**EXERCISE DIRECTIONS**
Repeat each entry exactly; omit all pictures.

Stored data:

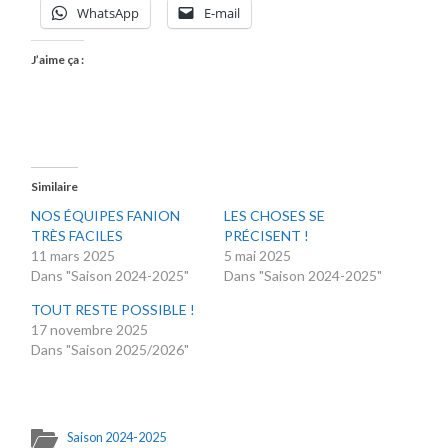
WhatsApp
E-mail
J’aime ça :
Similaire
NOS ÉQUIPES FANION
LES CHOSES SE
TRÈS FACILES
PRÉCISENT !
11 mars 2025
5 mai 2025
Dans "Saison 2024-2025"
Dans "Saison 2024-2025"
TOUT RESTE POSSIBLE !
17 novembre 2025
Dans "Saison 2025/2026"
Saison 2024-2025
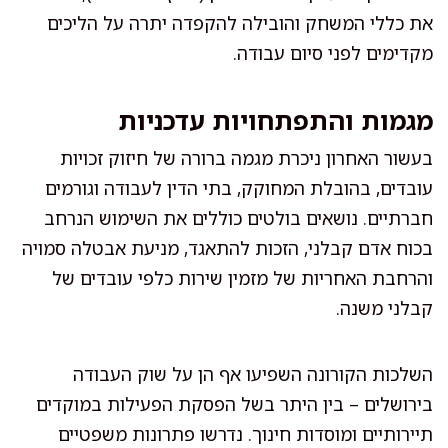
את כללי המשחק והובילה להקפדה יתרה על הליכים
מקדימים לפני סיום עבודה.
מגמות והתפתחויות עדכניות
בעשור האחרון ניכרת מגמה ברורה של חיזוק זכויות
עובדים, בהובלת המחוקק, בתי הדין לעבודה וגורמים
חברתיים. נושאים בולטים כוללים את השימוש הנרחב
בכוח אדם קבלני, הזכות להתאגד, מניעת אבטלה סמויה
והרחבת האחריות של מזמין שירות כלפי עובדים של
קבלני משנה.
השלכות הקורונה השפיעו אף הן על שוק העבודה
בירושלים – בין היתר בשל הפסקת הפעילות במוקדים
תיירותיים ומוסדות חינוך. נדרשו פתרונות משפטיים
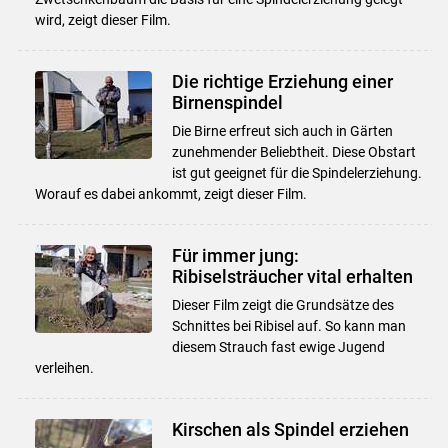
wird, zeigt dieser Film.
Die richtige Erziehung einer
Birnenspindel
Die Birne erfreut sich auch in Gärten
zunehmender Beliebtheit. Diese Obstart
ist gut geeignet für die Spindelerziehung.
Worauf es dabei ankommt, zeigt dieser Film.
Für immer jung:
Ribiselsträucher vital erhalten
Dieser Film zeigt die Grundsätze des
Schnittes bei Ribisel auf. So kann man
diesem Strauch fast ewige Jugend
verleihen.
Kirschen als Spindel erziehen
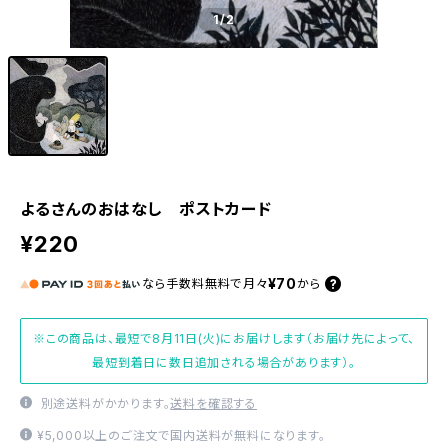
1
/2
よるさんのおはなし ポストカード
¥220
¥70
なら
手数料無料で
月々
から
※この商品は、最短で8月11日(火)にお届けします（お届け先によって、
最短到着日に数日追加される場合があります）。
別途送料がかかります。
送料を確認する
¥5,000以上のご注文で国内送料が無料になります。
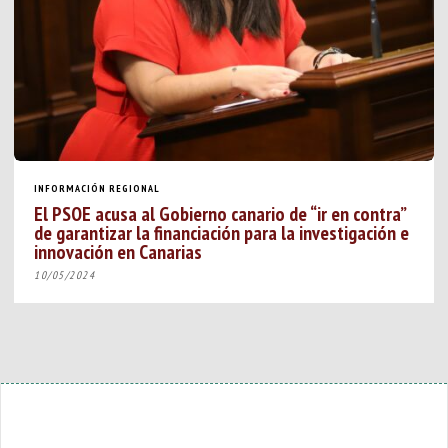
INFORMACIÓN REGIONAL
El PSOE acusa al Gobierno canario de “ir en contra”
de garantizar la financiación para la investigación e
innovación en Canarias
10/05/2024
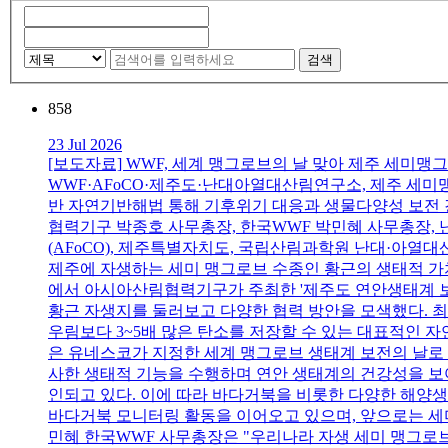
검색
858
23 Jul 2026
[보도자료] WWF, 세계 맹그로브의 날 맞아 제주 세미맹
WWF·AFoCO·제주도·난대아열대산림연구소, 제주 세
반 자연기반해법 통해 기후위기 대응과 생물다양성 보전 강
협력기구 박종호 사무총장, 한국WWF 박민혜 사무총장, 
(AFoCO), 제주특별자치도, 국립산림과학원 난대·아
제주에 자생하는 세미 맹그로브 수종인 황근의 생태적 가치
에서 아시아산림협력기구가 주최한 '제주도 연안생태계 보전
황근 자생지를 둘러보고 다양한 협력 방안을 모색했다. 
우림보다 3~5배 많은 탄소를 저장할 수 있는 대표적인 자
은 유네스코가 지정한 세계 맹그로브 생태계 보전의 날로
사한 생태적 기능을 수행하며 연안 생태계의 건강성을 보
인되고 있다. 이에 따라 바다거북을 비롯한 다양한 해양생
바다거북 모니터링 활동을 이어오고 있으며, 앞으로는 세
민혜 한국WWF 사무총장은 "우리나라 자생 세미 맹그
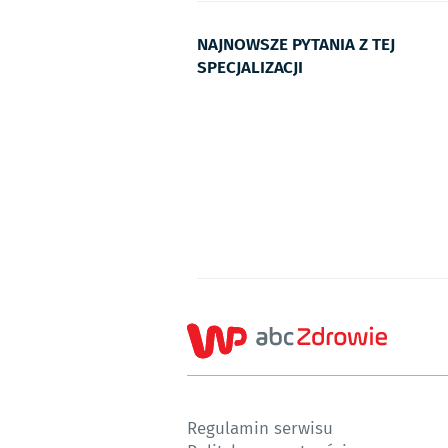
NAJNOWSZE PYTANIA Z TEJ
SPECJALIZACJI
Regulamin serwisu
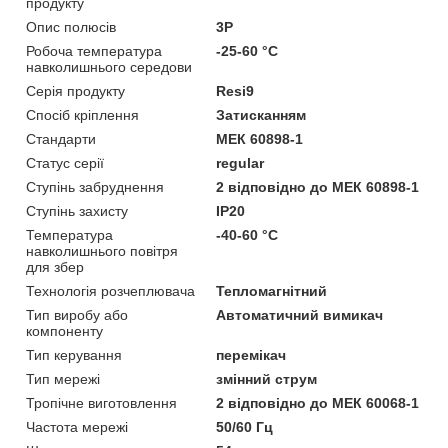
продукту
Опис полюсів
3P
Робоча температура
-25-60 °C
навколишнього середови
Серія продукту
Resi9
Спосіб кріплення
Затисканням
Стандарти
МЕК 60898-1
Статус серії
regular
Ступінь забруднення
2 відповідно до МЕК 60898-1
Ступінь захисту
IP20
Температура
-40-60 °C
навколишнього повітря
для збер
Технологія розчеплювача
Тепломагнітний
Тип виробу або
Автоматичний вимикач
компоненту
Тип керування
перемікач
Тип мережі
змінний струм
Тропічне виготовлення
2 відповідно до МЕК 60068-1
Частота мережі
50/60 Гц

**ANSWER SPACE**
WhatsApp
E-mail
J’aime ça :
Similaire
NOS ÉQUIPES FANION
LES CHOSES SE
TRÈS FACILES
PRÉCISENT !
11 mars 2025
5 mai 2025
Dans "Saison 2024-2025"
Dans "Saison 2024-2025"
TOUT RESTE POSSIBLE !
17 novembre 2025
Dans "Saison 2025/2026"
Saison 2024-2025
את כללי המשחק והובילה להקפדה יתרה על הליכים
מקדימים לפני סיום עבודה.
מגמות והתפתחויות עדכניות
בעשור האחרון ניכרת מגמה ברורה של חיזוק זכויות
עובדים, בהובלת המחוקק, בתי הדין לעבודה וגורמים
חברתיים. נושאים בולטים כוללים את השימוש הנרחב
בכוח אדם קבלני, הזכות להתאגד, מניעת אבטלה סמויה
והרחבת האחריות של מזמין שירות כלפי עובדים של
קבלני משנה.
השלכות הקורונה השפיעו אף הן על שוק העבודה
בירושלים – בין היתר בשל הפסקת הפעילות במוקדים
תיירותיים ומוסדות חינוך. נדרשו פתרונות משפטיים
wird, zeigt dieser Film.
Die richtige Erziehung einer
Birnenspindel
Die Birne erfreut sich auch in Gärten
zunehmender Beliebtheit. Diese Obstart
ist gut geeignet für die Spindelerziehung.
Worauf es dabei ankommt, zeigt dieser Film.
Für immer jung:
Ribiselsträucher vital erhalten
Dieser Film zeigt die Grundsätze des
Schnittes bei Ribisel auf. So kann man
diesem Strauch fast ewige Jugend
verleihen.
Kirschen als Spindel erziehen
1
/2
よるさんのおはなし ポストカード
¥220
¥70
なら
手数料無料で
月々
から
※この商品は、最短で8月11日(火)にお届けします（お届け先によって、
最短到着日に数日追加される場合があります）。
別途送料がかかります。
送料を確認する
¥5,000以上のご注文で国内送料が無料になります。
INFORMACIÓN REGIONAL
El PSOE acusa al Gobierno canario de “ir en contra”
de garantizar la financiación para la investigación e
innovación en Canarias
10/05/2024
검색
858
23 Jul 2026
[보도자료] WWF, 세계 맹그로브의 날 맞아 제주 세미맹
WWF·AFoCO·제주도·난대아열대산림연구소, 제주 세
반 자연기반해법 통해 기후위기 대응과 생물다양성 보전 강
협력기구 박종호 사무총장, 한국WWF 박민혜 사무총장, 
(AFoCO), 제주특별자치도, 국립산림과학원 난대·아
제주에 자생하는 세미 맹그로브 수종인 황근의 생태적 가치
에서 아시아산림협력기구가 주최한 '제주도 연안생태계 보전
황근 자생지를 둘러보고 다양한 협력 방안을 모색했다. 
우림보다 3~5배 많은 탄소를 저장할 수 있는 대표적인 자
은 유네스코가 지정한 세계 맹그로브 생태계 보전의 날로
사한 생태적 기능을 수행하며 연안 생태계의 건강성을 보
인되고 있다. 이에 따라 바다거북을 비롯한 다양한 해양생
바다거북 모니터링 활동을 이어오고 있으며, 앞으로는 세
민혜 한국WWF 사무총장은 "우리나라 자생 세미 맹그
NAJNOWSZE PYTANIA Z TEJ
SPECJALIZACJI
Regulamin serwisu
продукту
Опис полюсів
3P
Робоча температура
-25-60 °C
навколишнього середови
Серія продукту
Resi9
Спосіб кріплення
Затисканням
Стандарти
МЕК 60898-1
Статус серії
regular
Ступінь забруднення
2 відповідно до МЕК 60898-1
Ступінь захисту
IP20
Температура
-40-60 °C
навколишнього повітря
для збер
Технологія розчеплювача
Тепломагнітний
Тип виробу або
Автоматичний вимикач
компоненту
Тип керування
перемікач
Тип мережі
змінний струм
Тропічне виготовлення
2 відповідно до МЕК 60068-1
Частота мережі
50/60 Гц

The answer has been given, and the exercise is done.